[[ Given records open ]]

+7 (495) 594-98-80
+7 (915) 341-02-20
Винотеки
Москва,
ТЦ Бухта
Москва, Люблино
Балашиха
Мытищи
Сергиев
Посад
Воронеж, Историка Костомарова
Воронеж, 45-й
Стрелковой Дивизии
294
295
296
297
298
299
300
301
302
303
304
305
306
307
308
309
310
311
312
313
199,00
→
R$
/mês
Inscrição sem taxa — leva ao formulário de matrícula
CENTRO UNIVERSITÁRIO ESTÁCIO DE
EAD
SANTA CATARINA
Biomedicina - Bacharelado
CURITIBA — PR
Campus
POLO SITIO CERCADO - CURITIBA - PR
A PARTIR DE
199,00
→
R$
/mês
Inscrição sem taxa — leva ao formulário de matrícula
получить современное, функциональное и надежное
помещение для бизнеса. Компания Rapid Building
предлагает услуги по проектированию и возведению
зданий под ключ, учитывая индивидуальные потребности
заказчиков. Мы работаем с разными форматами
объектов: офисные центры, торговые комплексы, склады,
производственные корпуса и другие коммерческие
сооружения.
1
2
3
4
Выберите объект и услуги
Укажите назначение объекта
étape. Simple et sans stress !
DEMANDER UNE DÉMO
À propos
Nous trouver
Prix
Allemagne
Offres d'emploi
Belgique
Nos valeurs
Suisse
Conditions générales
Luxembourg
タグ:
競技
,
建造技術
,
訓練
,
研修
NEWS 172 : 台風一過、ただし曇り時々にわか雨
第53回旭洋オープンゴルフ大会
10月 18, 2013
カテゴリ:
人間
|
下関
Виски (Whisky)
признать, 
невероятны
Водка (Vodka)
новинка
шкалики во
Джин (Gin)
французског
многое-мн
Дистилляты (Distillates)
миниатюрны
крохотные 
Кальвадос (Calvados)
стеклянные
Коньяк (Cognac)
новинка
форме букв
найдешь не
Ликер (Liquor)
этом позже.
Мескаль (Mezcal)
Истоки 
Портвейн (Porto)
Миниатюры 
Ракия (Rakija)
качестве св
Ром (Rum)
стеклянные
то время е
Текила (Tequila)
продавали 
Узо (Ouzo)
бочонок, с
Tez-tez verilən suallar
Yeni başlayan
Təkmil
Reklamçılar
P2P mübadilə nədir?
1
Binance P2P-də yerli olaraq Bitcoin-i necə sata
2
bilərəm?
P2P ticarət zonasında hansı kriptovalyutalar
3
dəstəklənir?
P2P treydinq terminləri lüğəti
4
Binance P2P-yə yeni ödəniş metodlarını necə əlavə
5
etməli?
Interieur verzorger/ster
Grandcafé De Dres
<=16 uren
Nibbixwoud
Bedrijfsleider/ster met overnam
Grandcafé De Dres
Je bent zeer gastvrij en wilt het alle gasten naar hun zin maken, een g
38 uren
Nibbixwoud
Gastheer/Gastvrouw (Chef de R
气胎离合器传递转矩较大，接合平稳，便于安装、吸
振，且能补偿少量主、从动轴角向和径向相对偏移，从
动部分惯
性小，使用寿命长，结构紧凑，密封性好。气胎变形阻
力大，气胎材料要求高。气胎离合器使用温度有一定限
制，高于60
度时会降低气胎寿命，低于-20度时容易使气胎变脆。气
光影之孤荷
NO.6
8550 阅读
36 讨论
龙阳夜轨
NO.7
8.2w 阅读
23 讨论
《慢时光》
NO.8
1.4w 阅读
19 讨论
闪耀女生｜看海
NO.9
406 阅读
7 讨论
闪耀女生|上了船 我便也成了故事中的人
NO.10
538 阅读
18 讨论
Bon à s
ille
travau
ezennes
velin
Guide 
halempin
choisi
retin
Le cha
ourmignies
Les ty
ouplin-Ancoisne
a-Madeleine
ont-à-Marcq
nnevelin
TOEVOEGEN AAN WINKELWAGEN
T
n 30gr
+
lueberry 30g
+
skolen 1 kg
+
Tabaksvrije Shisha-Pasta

[[ Given records closed ]]

Give back all of the data exactly, with every line intact.

#### Solution for this problem:
+7 (495) 594-98-80
+7 (915) 341-02-20
Винотеки
Москва,
ТЦ Бухта
Москва, Люблино
Балашиха
Мытищи
Сергиев
Посад
Воронеж, Историка Костомарова
Воронеж, 45-й
Стрелковой Дивизии
294
295
296
297
298
299
300
301
302
303
304
305
306
307
308
309
310
311
312
313
199,00
→
R$
/mês
Inscrição sem taxa — leva ao formulário de matrícula
CENTRO UNIVERSITÁRIO ESTÁCIO DE
EAD
SANTA CATARINA
Biomedicina - Bacharelado
CURITIBA — PR
Campus
POLO SITIO CERCADO - CURITIBA - PR
A PARTIR DE
199,00
→
R$
/mês
Inscrição sem taxa — leva ao formulário de matrícula
получить современное, функциональное и надежное
помещение для бизнеса. Компания Rapid Building
предлагает услуги по проектированию и возведению
зданий под ключ, учитывая индивидуальные потребности
заказчиков. Мы работаем с разными форматами
объектов: офисные центры, торговые комплексы, склады,
производственные корпуса и другие коммерческие
сооружения.
1
2
3
4
Выберите объект и услуги
Укажите назначение объекта
étape. Simple et sans stress !
DEMANDER UNE DÉMO
À propos
Nous trouver
Prix
Allemagne
Offres d'emploi
Belgique
Nos valeurs
Suisse
Conditions générales
Luxembourg
タグ:
競技
,
建造技術
,
訓練
,
研修
NEWS 172 : 台風一過、ただし曇り時々にわか雨
第53回旭洋オープンゴルフ大会
10月 18, 2013
カテゴリ:
人間
|
下関
Виски (Whisky)
признать, 
невероятны
Водка (Vodka)
новинка
шкалики во
Джин (Gin)
французског
многое-мн
Дистилляты (Distillates)
миниатюрны
крохотные 
Кальвадос (Calvados)
стеклянные
Коньяк (Cognac)
новинка
форме букв
найдешь не
Ликер (Liquor)
этом позже.
Мескаль (Mezcal)
Истоки 
Портвейн (Porto)
Миниатюры 
Ракия (Rakija)
качестве св
Ром (Rum)
стеклянные
то время е
Текила (Tequila)
продавали 
Узо (Ouzo)
бочонок, с
Tez-tez verilən suallar
Yeni başlayan
Təkmil
Reklamçılar
P2P mübadilə nədir?
1
Binance P2P-də yerli olaraq Bitcoin-i necə sata
2
bilərəm?
P2P ticarət zonasında hansı kriptovalyutalar
3
dəstəklənir?
P2P treydinq terminləri lüğəti
4
Binance P2P-yə yeni ödəniş metodlarını necə əlavə
5
etməli?
Interieur verzorger/ster
Grandcafé De Dres
<=16 uren
Nibbixwoud
Bedrijfsleider/ster met overnam
Grandcafé De Dres
Je bent zeer gastvrij en wilt het alle gasten naar hun zin maken, een g
38 uren
Nibbixwoud
Gastheer/Gastvrouw (Chef de R
气胎离合器传递转矩较大，接合平稳，便于安装、吸
振，且能补偿少量主、从动轴角向和径向相对偏移，从
动部分惯
性小，使用寿命长，结构紧凑，密封性好。气胎变形阻
力大，气胎材料要求高。气胎离合器使用温度有一定限
制，高于60
度时会降低气胎寿命，低于-20度时容易使气胎变脆。气
光影之孤荷
NO.6
8550 阅读
36 讨论
龙阳夜轨
NO.7
8.2w 阅读
23 讨论
《慢时光》
NO.8
1.4w 阅读
19 讨论
闪耀女生｜看海
NO.9
406 阅读
7 讨论
闪耀女生|上了船 我便也成了故事中的人
NO.10
538 阅读
18 讨论
Bon à s
ille
travau
ezennes
velin
Guide 
halempin
choisi
retin
Le cha
ourmignies
Les ty
ouplin-Ancoisne
a-Madeleine
ont-à-Marcq
nnevelin
TOEVOEGEN AAN WINKELWAGEN
T
n 30gr
+
lueberry 30g
+
skolen 1 kg
+
Tabaksvrije Shisha-Pasta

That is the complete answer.